Most real-world serving operates well below that critical batch size, firmly in memory-bandwidth-bound territory.
Batching and Its Tradeoffs
Serving systems try to pack multiple requests onto one GPU simultaneously. The logic is straightforward: if the GPU is memory-bandwidth-bound anyway, you might as well load the model weights once and use them for multiple requests in the same pass.
But each request needs its own KV cache allocation.
More concurrent requests means more memory devoted to caches, which means either shorter maximum context lengths or fewer concurrent requests. Pick two.
Modern serving frameworks attack this from multiple angles. Continuous batching (also called in-flight batching) immediately ejects finished sequences from a batch and slots in new ones, rather than making all requests wait for the longest one to finish. This alone dramatically improves GPU utilization in production. Architectural changes help too. Grouped-query attention (GQA) shrinks the KV cache by sharing key-value heads across query heads. The Scaling Book shows that a 5x reduction in KV cache size lets a system serve batch 64 at 3,757 tokens/sec, compared to 923 tokens/sec without it. That's not a minor gain; it's the difference between profitable and unprofitable serving.
Our read: the most important thing to understand about inference cost is that the hardware is being used badly, not that the hardware is expensive.
MatX's analysis puts the utilization gap at roughly 70% during training versus 10% during inference. Training processes massive batches of data with predictable, parallelizable workloads. Inference processes unpredictable requests, one token at a time, with each request demanding its own chunk of memory for the KV cache. The GPU's enormous compute capacity sits largely idle while it waits on memory reads.
Every major inference optimization maps directly to this diagnosis. Quantization (INT8, INT4) shrinks the model weights and KV cache, meaning less data to load per step. GQA reduces the number of KV heads to cache. PagedAttention manages cache memory like an operating system manages virtual memory, eliminating fragmentation. Disaggregated serving splits prefill and decode onto separate hardware tuned for each workload's profile. All variations on the same theme: make the KV cache smaller, or manage memory access patterns more efficiently.
Inference-Native Hardware Is Coming
The field is converging on a recognition that inference hardware should look different from training hardware. Training wants maximum FLOPs; inference wants maximum memory bandwidth per dollar. Companies like MatX, Groq, and Cerebras are building chips around this insight, optimizing for the memory-bound profile that defines the decode phase.
Model-level changes are chipping away from the other direction: longer-context architectures with linear attention, mixture-of-experts models that activate fewer parameters per token, aggressive KV cache compression.

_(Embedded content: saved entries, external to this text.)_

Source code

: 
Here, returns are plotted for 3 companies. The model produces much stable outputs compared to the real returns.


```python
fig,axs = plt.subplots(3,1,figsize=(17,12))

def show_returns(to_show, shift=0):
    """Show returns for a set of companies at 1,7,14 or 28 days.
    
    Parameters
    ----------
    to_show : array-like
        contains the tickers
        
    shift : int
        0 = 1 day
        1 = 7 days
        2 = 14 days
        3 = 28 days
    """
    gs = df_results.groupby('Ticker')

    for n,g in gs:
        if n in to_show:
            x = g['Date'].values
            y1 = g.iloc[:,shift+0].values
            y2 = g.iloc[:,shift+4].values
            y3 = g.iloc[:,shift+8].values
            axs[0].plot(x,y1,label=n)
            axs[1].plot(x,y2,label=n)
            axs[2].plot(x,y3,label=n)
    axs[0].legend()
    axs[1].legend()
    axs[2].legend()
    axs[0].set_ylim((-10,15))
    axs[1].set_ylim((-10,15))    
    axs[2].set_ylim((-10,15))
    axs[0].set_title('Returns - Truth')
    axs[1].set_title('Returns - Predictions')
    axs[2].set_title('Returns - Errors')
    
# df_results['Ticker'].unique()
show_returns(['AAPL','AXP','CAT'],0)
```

The KV cache will remain the central constraint. It's what makes fast autoregressive generation possible, and it's what makes that generation expensive. Anyone building on top of LLMs should understand that context length, concurrency, and cost are fundamentally linked through this single data structure. "Making inference cheaper" is mostly a polite way of saying "managing the KV cache better."